Exercise directions
Your answer must be the exact lines from the one holding "заседания. Подробности – в нашем сюжете!" through the final line of the records below, both included, and nothing more.

Record excerpts
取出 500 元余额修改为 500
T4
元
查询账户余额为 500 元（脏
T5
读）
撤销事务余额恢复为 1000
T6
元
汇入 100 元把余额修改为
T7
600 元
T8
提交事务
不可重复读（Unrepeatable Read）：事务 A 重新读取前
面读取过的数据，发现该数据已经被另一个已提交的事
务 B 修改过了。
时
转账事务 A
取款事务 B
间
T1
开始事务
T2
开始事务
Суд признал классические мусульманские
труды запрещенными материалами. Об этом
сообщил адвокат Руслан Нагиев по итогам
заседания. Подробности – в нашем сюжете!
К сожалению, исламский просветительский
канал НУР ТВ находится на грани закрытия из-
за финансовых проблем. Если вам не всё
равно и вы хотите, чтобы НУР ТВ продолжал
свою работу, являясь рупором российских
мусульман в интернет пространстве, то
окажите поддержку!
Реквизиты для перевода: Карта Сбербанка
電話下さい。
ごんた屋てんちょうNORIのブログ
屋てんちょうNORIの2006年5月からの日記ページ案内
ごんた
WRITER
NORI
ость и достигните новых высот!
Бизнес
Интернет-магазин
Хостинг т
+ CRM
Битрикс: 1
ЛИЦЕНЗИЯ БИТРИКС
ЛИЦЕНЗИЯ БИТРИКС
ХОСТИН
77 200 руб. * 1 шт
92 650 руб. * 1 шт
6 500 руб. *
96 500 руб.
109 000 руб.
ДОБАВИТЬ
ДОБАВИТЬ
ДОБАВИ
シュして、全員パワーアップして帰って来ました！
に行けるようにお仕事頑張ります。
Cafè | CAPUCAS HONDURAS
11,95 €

Finished task
заседания. Подробности – в нашем сюжете!
К сожалению, исламский просветительский
канал НУР ТВ находится на грани закрытия из-
за финансовых проблем. Если вам не всё
равно и вы хотите, чтобы НУР ТВ продолжал
свою работу, являясь рупором российских
мусульман в интернет пространстве, то
окажите поддержку!
Реквизиты для перевода: Карта Сбербанка
電話下さい。
ごんた屋てんちょうNORIのブログ
屋てんちょうNORIの2006年5月からの日記ページ案内
ごんた
WRITER
NORI
ость и достигните новых высот!
Бизнес
Интернет-магазин
Хостинг т
+ CRM
Битрикс: 1
ЛИЦЕНЗИЯ БИТРИКС
ЛИЦЕНЗИЯ БИТРИКС
ХОСТИН
77 200 руб. * 1 шт
92 650 руб. * 1 шт
6 500 руб. *
96 500 руб.
109 000 руб.
ДОБАВИТЬ
ДОБАВИТЬ
ДОБАВИ
シュして、全員パワーアップして帰って来ました！
に行けるようにお仕事頑張ります。
Cafè | CAPUCAS HONDURAS
11,95 €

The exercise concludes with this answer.